Panel Paper: The Three Year Impact of the ACA on Disparities in Insurance Coverage

Thursday, November 8, 2018
Wilson B - Mezz Level (Marriott Wardman Park)

*Names in bold indicate Presenter

Charles Courtemanche1, Jim Marton1, Benjamin Ukert2, Aaron Yelowitz3, Daniela Zapata4 and Ishtiaque Fazlul1, (1)Georgia State University, (2)University of Pennsylvania, (3)University of Kentucky, (4)IMPAQ International, LLC

Prior to the implementation of the primary components of the ACA in 2014, there were well documented disparities in insurance coverage along multiple dimensions, such as age, race, income, family structure, and geography. The primary components of the ACA, including the individual mandate, subsidized Marketplace coverage, and state Medicaid expansions, were designed to reduce health insurance coverage disparities by moving the U.S. closer to universal coverage. The purpose of this paper is to examine the extent to which the ACA reduced disparities in coverage after three years (2014-2016). In order to uncover the causal impact of the ACA on coverage disparities, we follow Courtemanche et al. (2017, 2018a, 2018b) by estimating difference-in-difference-in-differences (DDD) models where the differences come from time, state Medicaid expansion decisions, and pre-ACA local area uninsured rates. Much of the previous literature focuses on the effects of the ACA Medicaid expansions alone using simpler difference-in-differences (DD) models comparing changes over time between Medicaid expansion and non-expansion states. In contrast, we also identify the impact of the national portion of the ACA (combination of insurance regulations, mandates, and subsidized Marketplace coverage) by leveraging the propensity for universal coverage initiatives to provide the most intense “treatment” in local areas with the highest pre-reform uninsured rates. Changes in coverage disparities are evaluated by stratifying our sample by income, race/ethnicity, marital status, age, gender, and geography. We estimate these DDD models use data from the American Community Survey (ACS) between 2011 and 2016. The ACS includes multiple categories of insurance coverage, allowing us to evaluate how the ACA affected coverage disparities via changes to both private and public coverage.

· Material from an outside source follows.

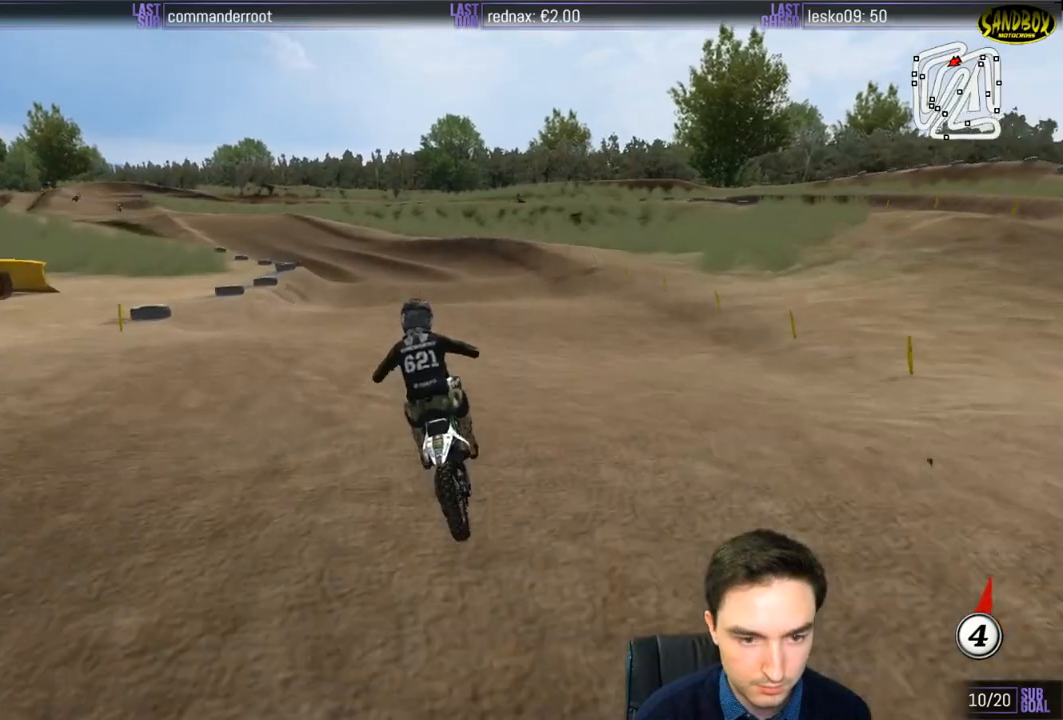
{"buttons": [], "left_stick": "center", "right_stick": "center", "events": [[350, "R2", "up"], [417, "left_stick", "center"]]}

Our results suggest that the fully implemented ACA reduced the coverage disparity between those with incomes below 138 percent of the FPL and those with incomes over 400 percent FPL by 14 percentage points, or 43 percent of the pre-ACA gap. This entire reduction is attributable to the Medicaid expansion, which targeted low income childless adults. We also find that the fully implemented ACA reduced coverage disparities between whites and non-whites by 23 percent, between married and unmarried individuals by 46 percent, and between young adults and older nonelderly adults by 36 percent. Both the Medicaid expansion and nationwide components of the ACA contributed to these reductions, which highlights the importance of broadening the scope of analysis beyond the Medicaid expansion alone. In contrast, results for the other stratifications were less notable. The full ACA led to similar increases in coverage among women and men and therefore did not alter the tendency for women to have a higher coverage rate. Additionally, although rural individuals are generally considered a vulnerable population when it comes to health care access, the pre-ACA uninsured rate was only slightly higher for those living in rural as opposed to urban areas. The ACA more than completely eliminated this small gap.